Le télétravail n’est aucunement une solution miracle pour une meilleure conciliation travail-vie de famille. Il ne l’est pas pour les femmes qui continuent à prendre bien trop en charge les tâches liées au ménage et à la famille ; il ne l’est pas pour les parents à bas revenus qui ont bien moins accès au télétravail ; il l’est encore moins pour les femmes à bas revenus qui cumulent toutes les difficultés.

Travailler moins pour trouver l’équilibre

Si le télétravail offre une forme de soulagement individuel, il peut aussi donner l’impression que des réformes structurelles pour une meilleure conciliation des temps sont moins nécessaires. Or, elles restent tout autant indispensables. 70% des parents aujourd’hui estiment difficile de travailler à temps plein en ayant des enfants. C’est plus tendu encore pour les femmes (75%) et pour les parents de jeunes enfants de 0 à 3 ans (81%).

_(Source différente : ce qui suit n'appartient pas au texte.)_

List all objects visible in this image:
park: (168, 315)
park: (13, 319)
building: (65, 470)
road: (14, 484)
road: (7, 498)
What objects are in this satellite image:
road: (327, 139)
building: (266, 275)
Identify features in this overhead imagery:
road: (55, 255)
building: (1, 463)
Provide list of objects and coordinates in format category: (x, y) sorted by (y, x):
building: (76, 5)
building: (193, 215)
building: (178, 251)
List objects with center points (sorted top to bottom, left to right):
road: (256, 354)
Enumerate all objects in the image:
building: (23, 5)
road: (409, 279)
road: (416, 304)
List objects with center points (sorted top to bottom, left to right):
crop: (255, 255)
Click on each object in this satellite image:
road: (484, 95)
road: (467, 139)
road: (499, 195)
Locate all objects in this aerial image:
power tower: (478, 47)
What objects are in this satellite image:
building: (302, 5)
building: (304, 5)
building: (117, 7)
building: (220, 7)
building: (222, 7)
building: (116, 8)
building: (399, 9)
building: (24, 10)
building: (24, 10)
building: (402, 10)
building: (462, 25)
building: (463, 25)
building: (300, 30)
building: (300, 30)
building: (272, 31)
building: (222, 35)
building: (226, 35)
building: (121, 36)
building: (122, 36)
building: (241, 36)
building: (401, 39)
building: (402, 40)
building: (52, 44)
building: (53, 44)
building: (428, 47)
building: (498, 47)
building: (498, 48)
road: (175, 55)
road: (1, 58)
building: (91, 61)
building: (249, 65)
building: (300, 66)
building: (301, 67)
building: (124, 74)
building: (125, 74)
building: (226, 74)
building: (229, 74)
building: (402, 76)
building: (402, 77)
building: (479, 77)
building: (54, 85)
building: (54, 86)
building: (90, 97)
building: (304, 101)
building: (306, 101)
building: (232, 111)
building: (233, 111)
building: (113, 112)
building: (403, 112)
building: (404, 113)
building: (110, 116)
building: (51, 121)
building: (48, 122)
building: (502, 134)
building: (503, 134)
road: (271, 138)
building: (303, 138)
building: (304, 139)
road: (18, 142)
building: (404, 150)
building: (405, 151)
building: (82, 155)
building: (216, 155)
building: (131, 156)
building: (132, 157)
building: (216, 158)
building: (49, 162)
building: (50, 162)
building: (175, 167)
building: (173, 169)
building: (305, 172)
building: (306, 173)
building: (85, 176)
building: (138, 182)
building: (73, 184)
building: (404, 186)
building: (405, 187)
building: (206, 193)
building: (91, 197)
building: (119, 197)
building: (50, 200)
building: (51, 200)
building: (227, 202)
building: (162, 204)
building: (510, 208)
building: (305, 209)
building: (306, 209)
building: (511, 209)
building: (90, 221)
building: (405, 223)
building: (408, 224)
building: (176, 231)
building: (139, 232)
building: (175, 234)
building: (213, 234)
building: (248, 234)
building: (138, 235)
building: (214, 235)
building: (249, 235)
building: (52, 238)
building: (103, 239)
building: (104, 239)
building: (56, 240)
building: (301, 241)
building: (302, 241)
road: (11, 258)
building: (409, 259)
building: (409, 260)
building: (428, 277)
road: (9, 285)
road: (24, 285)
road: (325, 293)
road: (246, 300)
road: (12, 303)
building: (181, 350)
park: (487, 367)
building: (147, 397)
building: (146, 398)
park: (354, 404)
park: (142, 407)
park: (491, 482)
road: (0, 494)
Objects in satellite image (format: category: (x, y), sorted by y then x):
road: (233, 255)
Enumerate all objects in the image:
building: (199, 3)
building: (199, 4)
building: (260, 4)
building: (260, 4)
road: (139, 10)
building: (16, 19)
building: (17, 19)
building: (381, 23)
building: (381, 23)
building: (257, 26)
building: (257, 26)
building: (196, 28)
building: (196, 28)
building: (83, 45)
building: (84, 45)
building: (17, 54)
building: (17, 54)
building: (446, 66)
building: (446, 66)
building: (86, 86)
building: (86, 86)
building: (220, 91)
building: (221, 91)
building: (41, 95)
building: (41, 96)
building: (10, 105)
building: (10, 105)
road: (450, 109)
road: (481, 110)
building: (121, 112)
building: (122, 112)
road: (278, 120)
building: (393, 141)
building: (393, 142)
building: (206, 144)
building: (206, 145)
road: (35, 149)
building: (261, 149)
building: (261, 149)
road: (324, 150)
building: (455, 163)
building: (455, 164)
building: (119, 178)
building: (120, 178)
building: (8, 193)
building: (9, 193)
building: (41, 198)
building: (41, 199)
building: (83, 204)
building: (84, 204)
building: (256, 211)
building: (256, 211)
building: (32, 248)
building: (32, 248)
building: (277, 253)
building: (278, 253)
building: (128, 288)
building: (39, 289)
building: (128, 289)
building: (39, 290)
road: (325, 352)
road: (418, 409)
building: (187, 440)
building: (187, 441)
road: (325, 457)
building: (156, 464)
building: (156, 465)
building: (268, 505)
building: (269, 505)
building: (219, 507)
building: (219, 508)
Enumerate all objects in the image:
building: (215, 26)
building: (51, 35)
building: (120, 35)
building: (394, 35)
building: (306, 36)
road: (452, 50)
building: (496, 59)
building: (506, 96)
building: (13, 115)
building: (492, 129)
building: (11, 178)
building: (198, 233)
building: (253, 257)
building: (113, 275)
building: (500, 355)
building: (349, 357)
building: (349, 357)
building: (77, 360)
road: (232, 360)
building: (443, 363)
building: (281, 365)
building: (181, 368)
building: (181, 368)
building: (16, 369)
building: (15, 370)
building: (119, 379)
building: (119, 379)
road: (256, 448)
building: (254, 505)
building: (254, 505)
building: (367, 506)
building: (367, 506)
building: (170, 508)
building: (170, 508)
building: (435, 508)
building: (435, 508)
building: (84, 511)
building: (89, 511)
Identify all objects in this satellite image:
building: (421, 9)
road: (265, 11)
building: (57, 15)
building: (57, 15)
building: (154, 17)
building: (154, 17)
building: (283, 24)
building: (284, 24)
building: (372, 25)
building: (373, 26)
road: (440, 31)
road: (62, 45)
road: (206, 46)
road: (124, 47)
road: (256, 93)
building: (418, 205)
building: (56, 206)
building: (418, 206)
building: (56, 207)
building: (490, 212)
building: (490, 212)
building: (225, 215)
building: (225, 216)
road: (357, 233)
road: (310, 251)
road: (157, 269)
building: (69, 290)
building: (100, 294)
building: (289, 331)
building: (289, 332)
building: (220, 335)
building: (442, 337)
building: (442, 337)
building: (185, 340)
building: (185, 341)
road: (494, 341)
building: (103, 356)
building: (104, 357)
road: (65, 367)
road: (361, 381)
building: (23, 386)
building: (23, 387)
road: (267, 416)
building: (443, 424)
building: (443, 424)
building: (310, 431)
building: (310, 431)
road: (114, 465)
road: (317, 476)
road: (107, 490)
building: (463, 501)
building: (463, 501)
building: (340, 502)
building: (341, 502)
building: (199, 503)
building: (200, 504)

Permettre aux parents de travailler moins de manière générale (en réduisant leur temps de travail sans perte financière, en augmentant les jours de congés payés, en rémunérant mieux le congé parental), et en particulier quand ils font face à des besoins urgents (en créant un congé enfant malade rémunéré, un congé de conciliation), semble incontournable. C’est coûteux. Mais ne pas répondre à ces besoins essentiels se paie aussi tôt ou tard, et sans doute plus cher à terme, en retrait des femmes du marché du travail, en baisse de la productivité au travail, en maladies, en burn out parentaux ou professionnels, etc. Ces fréquentes conséquences de mois et d’années à tenter de trouver, en tant que parents, ce si difficile équilibre.